Friday, October 31, 2014

Win or Lose, Republicans Are Still a Wreck

By Francis Wilkinson, Bloomberg
Oct 30, 2014 9:28 AM EDT

On the verge of victory in the midterm elections, the Republican Party looks no less shaky than it did on the verge of defeat in 2012. The base appears no less irate than at any other moment in the Obama era, and the party leadership's plans look no more coherent or calibrated to the times.

House Speaker John Boehner's policy speech last month at the American Enterprise Institute garnered little attention, perhaps because it was such a wee bitty thing, small and sad. (When your economic plan has five pillars and one is "tort reform," you are really asking more of the 1980s than a creaky bygone decade can deliver.) Even some conservative economists can't muster enthusiasm for the jumble of haphazard suggestions that constitute the party's "jobs" agenda.

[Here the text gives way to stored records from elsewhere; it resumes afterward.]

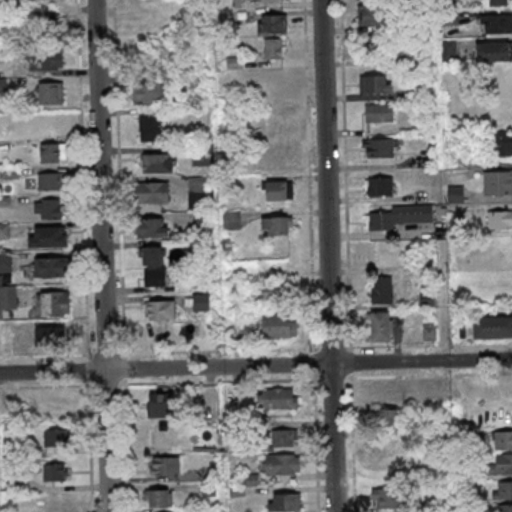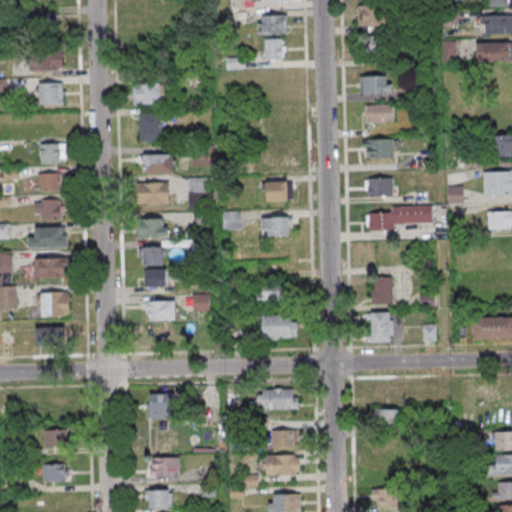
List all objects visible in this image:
building: (268, 0)
building: (45, 2)
building: (496, 2)
building: (371, 15)
building: (496, 23)
building: (270, 27)
building: (372, 45)
building: (274, 48)
building: (450, 50)
building: (494, 52)
building: (44, 60)
building: (375, 84)
building: (51, 94)
building: (147, 94)
building: (379, 113)
building: (150, 126)
building: (502, 145)
building: (382, 147)
building: (52, 153)
building: (278, 155)
building: (157, 162)
building: (50, 181)
building: (497, 182)
building: (379, 186)
building: (276, 190)
building: (153, 192)
building: (456, 194)
building: (199, 200)
building: (48, 209)
building: (399, 217)
building: (499, 219)
building: (232, 221)
building: (275, 225)
building: (151, 228)
building: (49, 237)
building: (199, 245)
road: (101, 255)
road: (328, 255)
building: (153, 256)
road: (347, 256)
building: (51, 269)
building: (155, 278)
building: (382, 290)
building: (274, 291)
building: (9, 297)
building: (201, 303)
building: (56, 304)
building: (161, 310)
building: (380, 326)
building: (493, 326)
building: (278, 327)
building: (430, 332)
building: (52, 335)
building: (159, 335)
road: (256, 366)
building: (388, 392)
building: (277, 398)
building: (158, 404)
building: (388, 418)
building: (161, 436)
building: (56, 437)
building: (284, 437)
building: (502, 440)
building: (383, 445)
building: (281, 464)
building: (502, 465)
building: (164, 466)
building: (56, 472)
building: (504, 489)
building: (158, 498)
building: (387, 498)
building: (284, 502)
building: (505, 508)
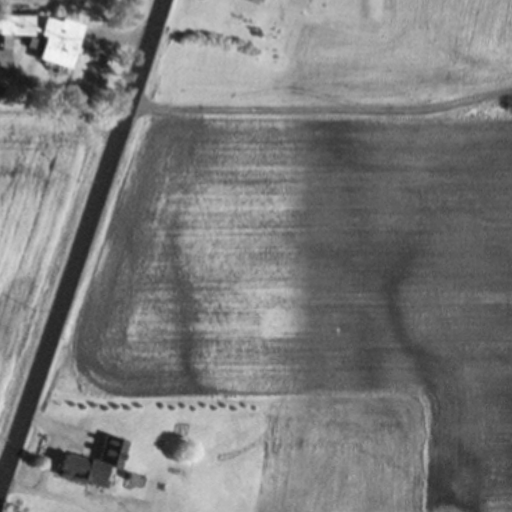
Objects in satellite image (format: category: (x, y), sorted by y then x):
building: (252, 1)
building: (14, 24)
building: (54, 41)
road: (81, 241)
building: (76, 467)
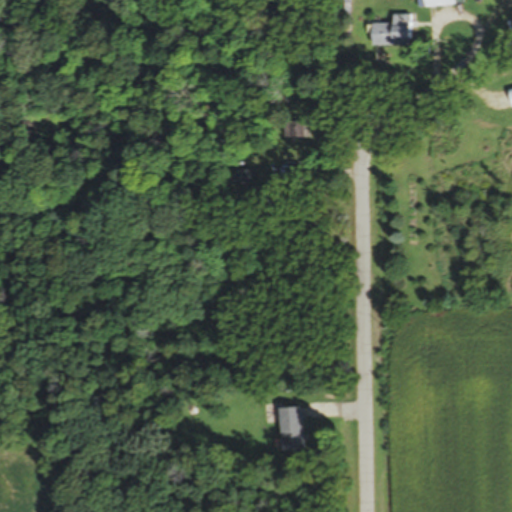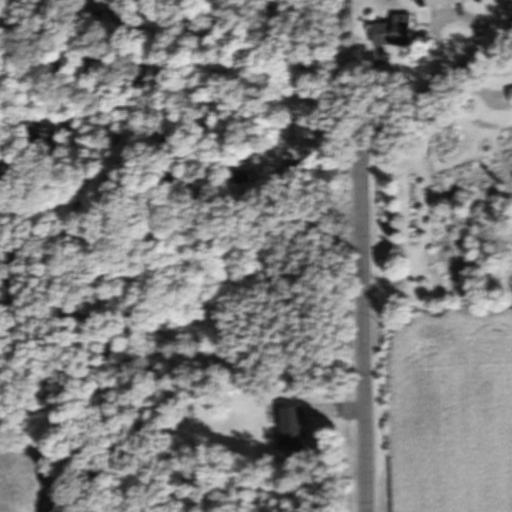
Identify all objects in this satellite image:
building: (393, 34)
road: (367, 242)
building: (293, 430)
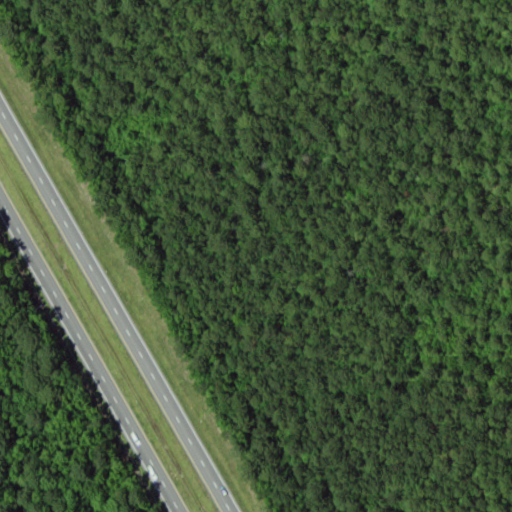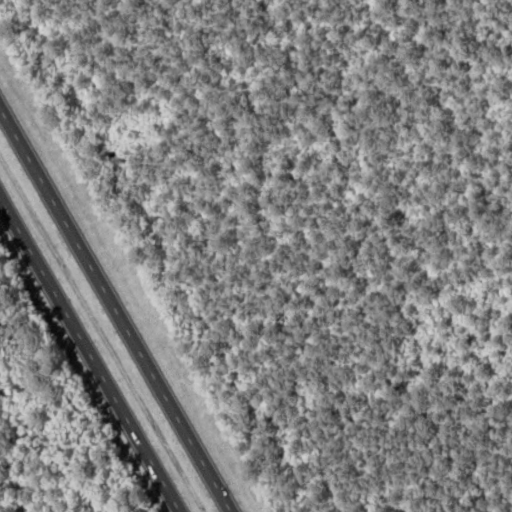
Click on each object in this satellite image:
road: (113, 312)
road: (90, 355)
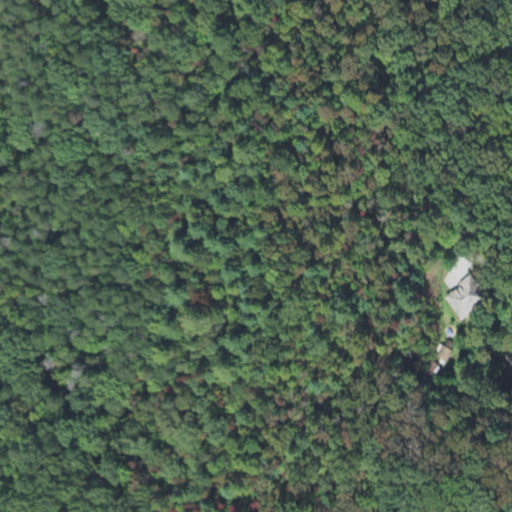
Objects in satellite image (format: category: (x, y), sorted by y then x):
building: (466, 299)
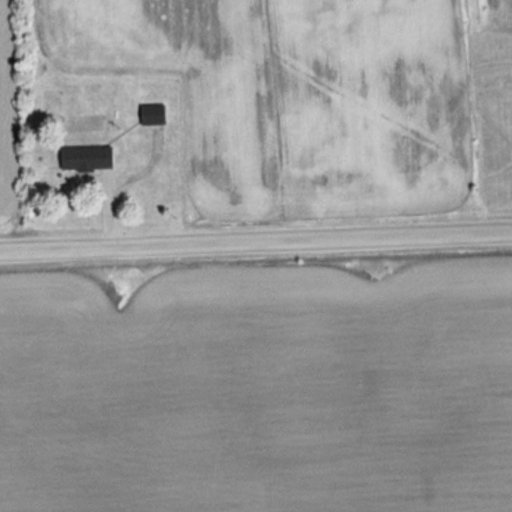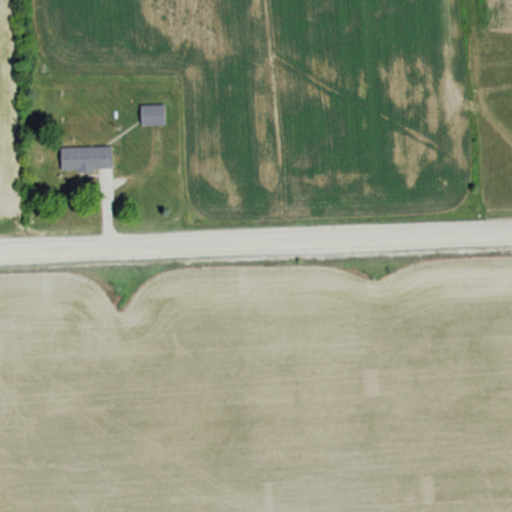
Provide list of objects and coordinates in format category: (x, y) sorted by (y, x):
building: (150, 115)
building: (82, 158)
road: (256, 242)
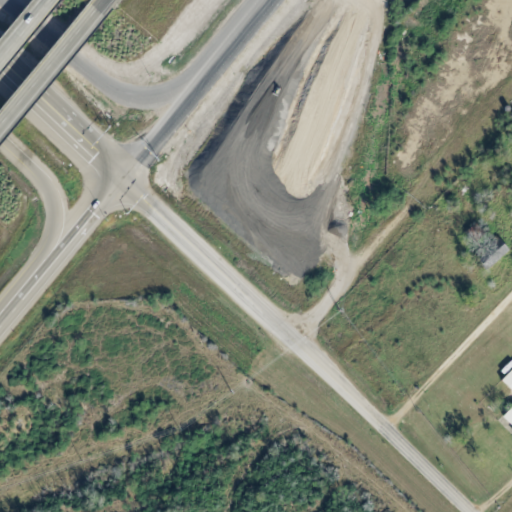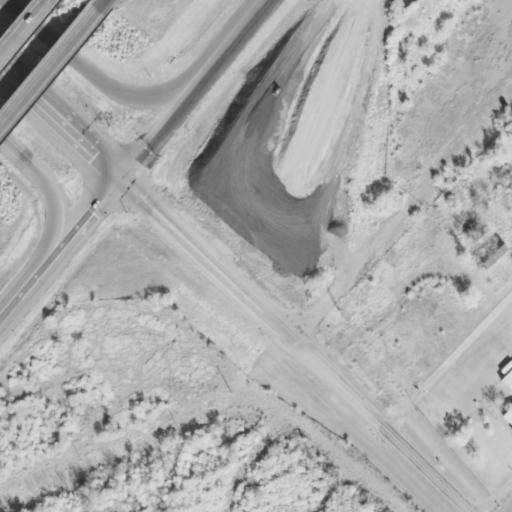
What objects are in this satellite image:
road: (101, 5)
road: (23, 28)
road: (48, 69)
road: (97, 71)
road: (58, 120)
road: (131, 158)
road: (50, 190)
road: (295, 343)
road: (448, 358)
building: (507, 380)
building: (507, 417)
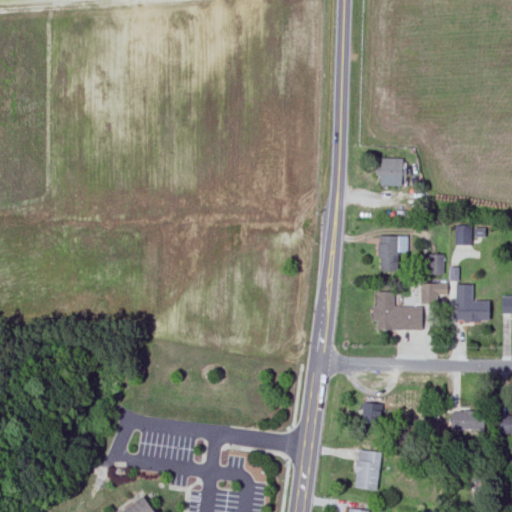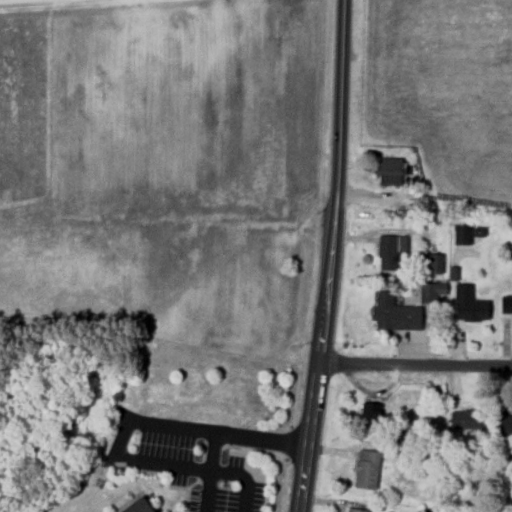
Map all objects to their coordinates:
building: (391, 171)
building: (391, 171)
building: (463, 234)
building: (463, 234)
building: (391, 250)
building: (391, 251)
road: (329, 256)
building: (435, 263)
building: (436, 263)
building: (434, 292)
building: (434, 292)
building: (470, 304)
building: (507, 304)
building: (507, 304)
building: (470, 305)
building: (395, 313)
building: (396, 313)
road: (413, 365)
road: (297, 398)
building: (372, 408)
building: (373, 409)
building: (467, 419)
building: (468, 419)
building: (505, 423)
building: (506, 424)
road: (240, 436)
road: (288, 443)
road: (117, 446)
road: (282, 454)
building: (367, 468)
building: (368, 469)
road: (226, 497)
building: (138, 506)
building: (140, 506)
building: (357, 510)
building: (358, 510)
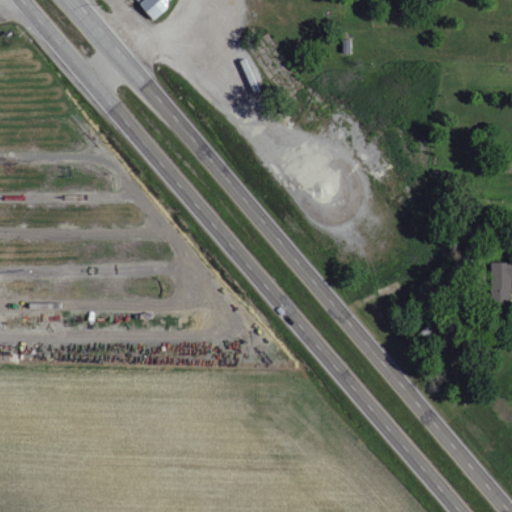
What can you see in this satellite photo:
road: (11, 3)
building: (159, 6)
road: (243, 255)
road: (287, 256)
building: (505, 278)
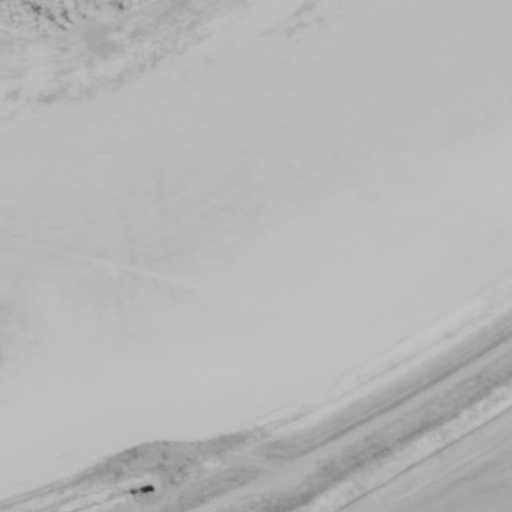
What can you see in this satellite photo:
road: (332, 424)
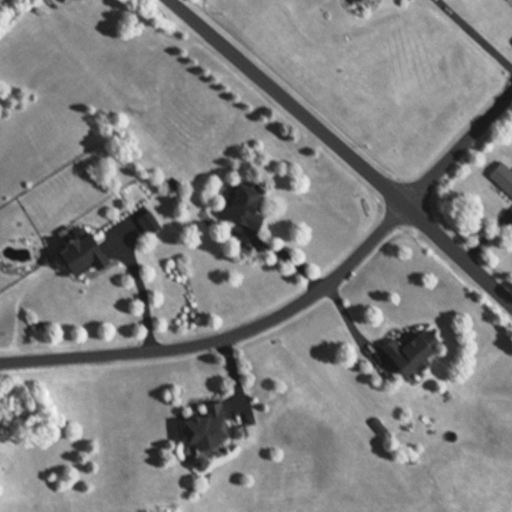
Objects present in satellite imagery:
building: (370, 1)
building: (358, 2)
road: (474, 35)
road: (344, 151)
road: (458, 151)
building: (503, 176)
building: (506, 176)
building: (256, 205)
building: (157, 225)
road: (487, 238)
road: (281, 254)
building: (94, 257)
road: (149, 297)
road: (351, 326)
road: (223, 335)
building: (412, 350)
building: (421, 355)
building: (219, 429)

Perhaps that's why my colleague Ramesh Ponnuru isn't ready to break out the champagne. I'm betting on a Republican victory, but I'm also betting that will be the high point of Republican control of Congress. They still haven't figured out whether a majority in both houses of Congress would require them to behave more responsibly, proving they can be competent, or more fanatically, showing they can better channel the base's rage. It's not clear that they will reach a conclusion soon.

House Majority Leader Kevin McCarthy told donors that if Republicans don't use the next Congress to "prove we could govern, there won’t be a Republican president in 2016.” Politico described McCarthy's agenda with this shorthand: "Legislative cliffs are over."